Als zweifaches Scheidungskind hat man nicht verinnerlicht, wie Zusammenhalt funktioniert. Als Migrantenkind, das ohne Großfamilie im Ausland lebt, hat man zudem deutlich weniger Verwandte, an die man sich mit elementaren Fragen wenden kann. Selbst in der Kirche war es schwierig, Rat zu finden. Viele Kurse und Hilfsangebote sind eher darauf ausgelegt, Personen zu unterstützen, die aus intakten Familien kommen und „normal“ heiraten. Das merkt man erst, wenn man einen solchen Kurs besucht und eine krasse Familiengeschichte vorträgt. Die Kursleiter bemühen sich, verständnisvoll zu reagieren, doch man merkt, dass sie überfordert sind.

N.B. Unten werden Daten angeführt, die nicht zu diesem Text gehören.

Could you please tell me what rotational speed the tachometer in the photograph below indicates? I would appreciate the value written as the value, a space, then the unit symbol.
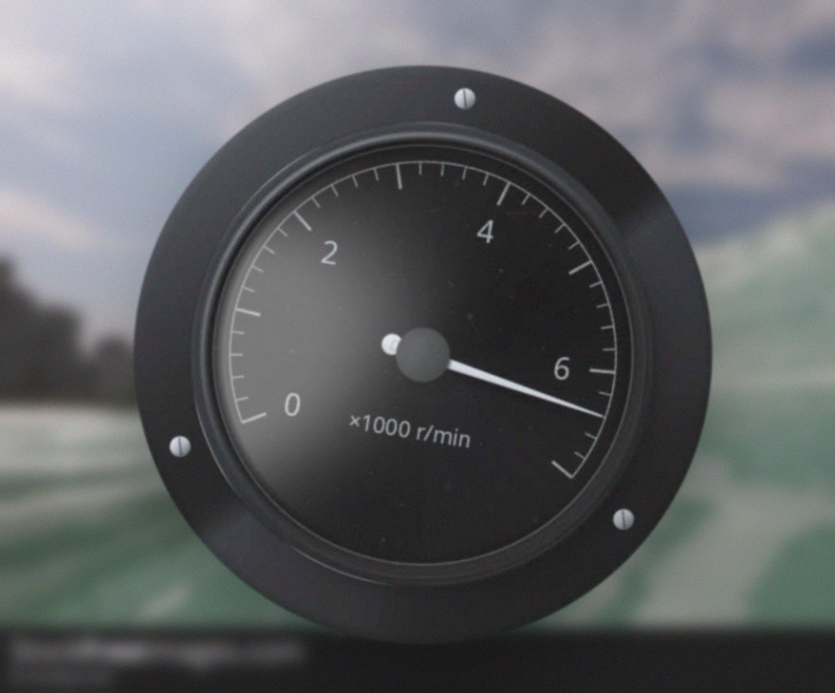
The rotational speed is 6400 rpm
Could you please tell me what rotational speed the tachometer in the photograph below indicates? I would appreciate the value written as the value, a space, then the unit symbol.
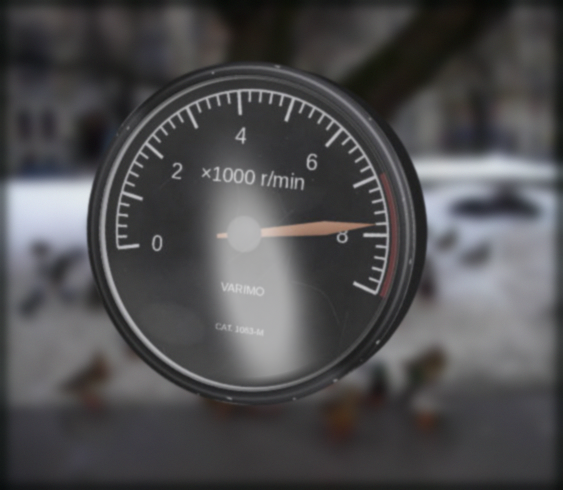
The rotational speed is 7800 rpm
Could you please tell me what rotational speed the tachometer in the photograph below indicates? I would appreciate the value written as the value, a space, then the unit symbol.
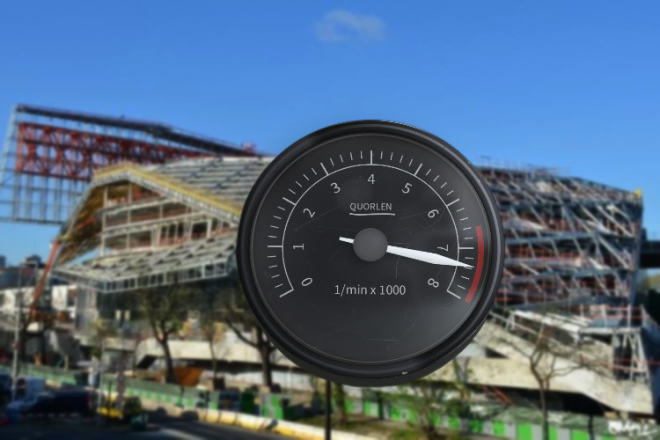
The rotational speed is 7400 rpm
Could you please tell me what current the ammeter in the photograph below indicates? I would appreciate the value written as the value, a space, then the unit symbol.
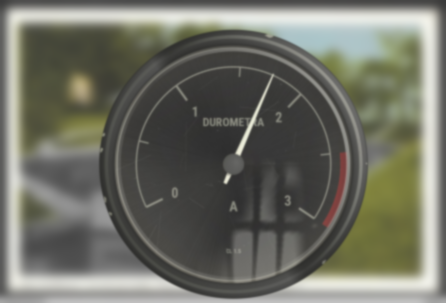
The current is 1.75 A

Die „guten“ Kinder einer Kirchengemeinde heiraten oft untereinander. Man möchte den wohlerzogenen Sohn nicht unbedingt einer Frau aus einer Patchwork-Familie anvertrauen. Hier sehe ich ein echtes Defizit unter Christen. Ich habe dazu auch keine Lösung parat, aber etwas mehr Offenheit unter Gläubigen könnte vieles vereinfachen.

Hinzu kam, dass wir sehr urban lebten. In der Stadt heiratete selten jemand aus meinem Umfeld. Oft waren mein Ex-Mann und ich die einzigen Verheirateten auf Geburtstagspartys oder allgemeinen Zusammenkünften. Es gab wenig Raum für den Austausch, den wir dringend benötigt hätten.

Es ist eine Illusion, eine Ehe ohne ein Umfeld zu führen, das die Ehe als Institution begrüßt. Um über Probleme zu reden, muss man sich mit dem Gegenüber identifizieren können. Ewige Singles oder stolze Geschiedene, die nie wieder heiraten wollen, sind schlechte Ratgeber für diejenigen, die es mit der Ehe ernst meinen. Kein passendes Umfeld zu finden verleitet dazu, sich zu verbiegen, um sich der Umgebung anzupassen.

Vom Gemeinsam geht man fließend ins Einsam über und unternimmt kaum noch etwas, bei dem man andere gleichgesinnte Paare trifft. Darunter leidet die Identität als Paar. 

Man muss nicht nur den Partner behutsam wählen, sondern auch das Umfeld gemeinsam gestalten, damit sich beide wohlfühlen.

Ich hätte es mir gewünscht, vieles von dem, was ich jetzt weiß, schon vor der Ehe intus zu haben. Es hätte mir vieles erspart. Trotzdem bin ich dankbar, den Weg neu gemeinsam gehen zu dürfen und wünsche allen, die sich eine neue Liebe wünschen, viel Erfolg und Gottes reichen Segen.